• WORK REQUEST:
All of the lines below should be printed again exactly as they are.

=== Begin Enclosure ===

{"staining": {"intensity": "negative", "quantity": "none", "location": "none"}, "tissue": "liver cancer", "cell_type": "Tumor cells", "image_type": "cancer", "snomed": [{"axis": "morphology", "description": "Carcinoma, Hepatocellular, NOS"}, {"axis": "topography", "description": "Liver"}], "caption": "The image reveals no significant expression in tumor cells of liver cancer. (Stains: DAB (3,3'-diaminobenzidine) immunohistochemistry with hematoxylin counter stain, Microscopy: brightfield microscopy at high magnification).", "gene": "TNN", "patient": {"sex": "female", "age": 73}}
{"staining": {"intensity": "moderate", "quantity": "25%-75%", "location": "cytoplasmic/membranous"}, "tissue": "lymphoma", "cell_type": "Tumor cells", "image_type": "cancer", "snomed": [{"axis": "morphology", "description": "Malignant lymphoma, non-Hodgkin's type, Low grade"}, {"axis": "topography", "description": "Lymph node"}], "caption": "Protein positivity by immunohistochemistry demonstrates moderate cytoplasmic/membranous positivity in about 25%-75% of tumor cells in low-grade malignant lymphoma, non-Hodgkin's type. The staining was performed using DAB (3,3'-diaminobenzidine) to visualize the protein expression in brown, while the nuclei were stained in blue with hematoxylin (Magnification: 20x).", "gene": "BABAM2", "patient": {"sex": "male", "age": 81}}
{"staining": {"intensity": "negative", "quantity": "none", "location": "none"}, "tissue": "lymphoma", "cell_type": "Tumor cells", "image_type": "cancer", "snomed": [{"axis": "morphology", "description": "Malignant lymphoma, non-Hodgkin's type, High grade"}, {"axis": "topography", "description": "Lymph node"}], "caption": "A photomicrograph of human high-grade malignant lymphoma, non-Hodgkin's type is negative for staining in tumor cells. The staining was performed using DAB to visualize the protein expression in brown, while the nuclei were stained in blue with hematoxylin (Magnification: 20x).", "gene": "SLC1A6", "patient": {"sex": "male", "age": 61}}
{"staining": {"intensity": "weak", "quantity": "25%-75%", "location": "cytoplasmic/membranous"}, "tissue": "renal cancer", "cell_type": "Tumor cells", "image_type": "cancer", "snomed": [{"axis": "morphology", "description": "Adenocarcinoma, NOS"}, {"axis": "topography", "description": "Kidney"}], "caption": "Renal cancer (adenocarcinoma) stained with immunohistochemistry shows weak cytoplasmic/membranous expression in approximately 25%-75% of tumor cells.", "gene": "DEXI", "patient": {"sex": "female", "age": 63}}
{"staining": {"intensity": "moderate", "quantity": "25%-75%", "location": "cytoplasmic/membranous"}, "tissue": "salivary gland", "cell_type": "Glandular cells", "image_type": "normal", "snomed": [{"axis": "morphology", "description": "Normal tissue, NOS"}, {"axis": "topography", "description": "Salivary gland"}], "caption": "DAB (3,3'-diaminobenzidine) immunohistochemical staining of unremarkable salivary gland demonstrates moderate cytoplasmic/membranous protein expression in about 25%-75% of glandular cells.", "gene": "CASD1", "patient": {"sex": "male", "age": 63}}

=== End Enclosure ===

• TASK OUTPUT:
{"staining": {"intensity": "negative", "quantity": "none", "location": "none"}, "tissue": "liver cancer", "cell_type": "Tumor cells", "image_type": "cancer", "snomed": [{"axis": "morphology", "description": "Carcinoma, Hepatocellular, NOS"}, {"axis": "topography", "description": "Liver"}], "caption": "The image reveals no significant expression in tumor cells of liver cancer. (Stains: DAB (3,3'-diaminobenzidine) immunohistochemistry with hematoxylin counter stain, Microscopy: brightfield microscopy at high magnification).", "gene": "TNN", "patient": {"sex": "female", "age": 73}}
{"staining": {"intensity": "moderate", "quantity": "25%-75%", "location": "cytoplasmic/membranous"}, "tissue": "lymphoma", "cell_type": "Tumor cells", "image_type": "cancer", "snomed": [{"axis": "morphology", "description": "Malignant lymphoma, non-Hodgkin's type, Low grade"}, {"axis": "topography", "description": "Lymph node"}], "caption": "Protein positivity by immunohistochemistry demonstrates moderate cytoplasmic/membranous positivity in about 25%-75% of tumor cells in low-grade malignant lymphoma, non-Hodgkin's type. The staining was performed using DAB (3,3'-diaminobenzidine) to visualize the protein expression in brown, while the nuclei were stained in blue with hematoxylin (Magnification: 20x).", "gene": "BABAM2", "patient": {"sex": "male", "age": 81}}
{"staining": {"intensity": "negative", "quantity": "none", "location": "none"}, "tissue": "lymphoma", "cell_type": "Tumor cells", "image_type": "cancer", "snomed": [{"axis": "morphology", "description": "Malignant lymphoma, non-Hodgkin's type, High grade"}, {"axis": "topography", "description": "Lymph node"}], "caption": "A photomicrograph of human high-grade malignant lymphoma, non-Hodgkin's type is negative for staining in tumor cells. The staining was performed using DAB to visualize the protein expression in brown, while the nuclei were stained in blue with hematoxylin (Magnification: 20x).", "gene": "SLC1A6", "patient": {"sex": "male", "age": 61}}
{"staining": {"intensity": "weak", "quantity": "25%-75%", "location": "cytoplasmic/membranous"}, "tissue": "renal cancer", "cell_type": "Tumor cells", "image_type": "cancer", "snomed": [{"axis": "morphology", "description": "Adenocarcinoma, NOS"}, {"axis": "topography", "description": "Kidney"}], "caption": "Renal cancer (adenocarcinoma) stained with immunohistochemistry shows weak cytoplasmic/membranous expression in approximately 25%-75% of tumor cells.", "gene": "DEXI", "patient": {"sex": "female", "age": 63}}
{"staining": {"intensity": "moderate", "quantity": "25%-75%", "location": "cytoplasmic/membranous"}, "tissue": "salivary gland", "cell_type": "Glandular cells", "image_type": "normal", "snomed": [{"axis": "morphology", "description": "Normal tissue, NOS"}, {"axis": "topography", "description": "Salivary gland"}], "caption": "DAB (3,3'-diaminobenzidine) immunohistochemical staining of unremarkable salivary gland demonstrates moderate cytoplasmic/membranous protein expression in about 25%-75% of glandular cells.", "gene": "CASD1", "patient": {"sex": "male", "age": 63}}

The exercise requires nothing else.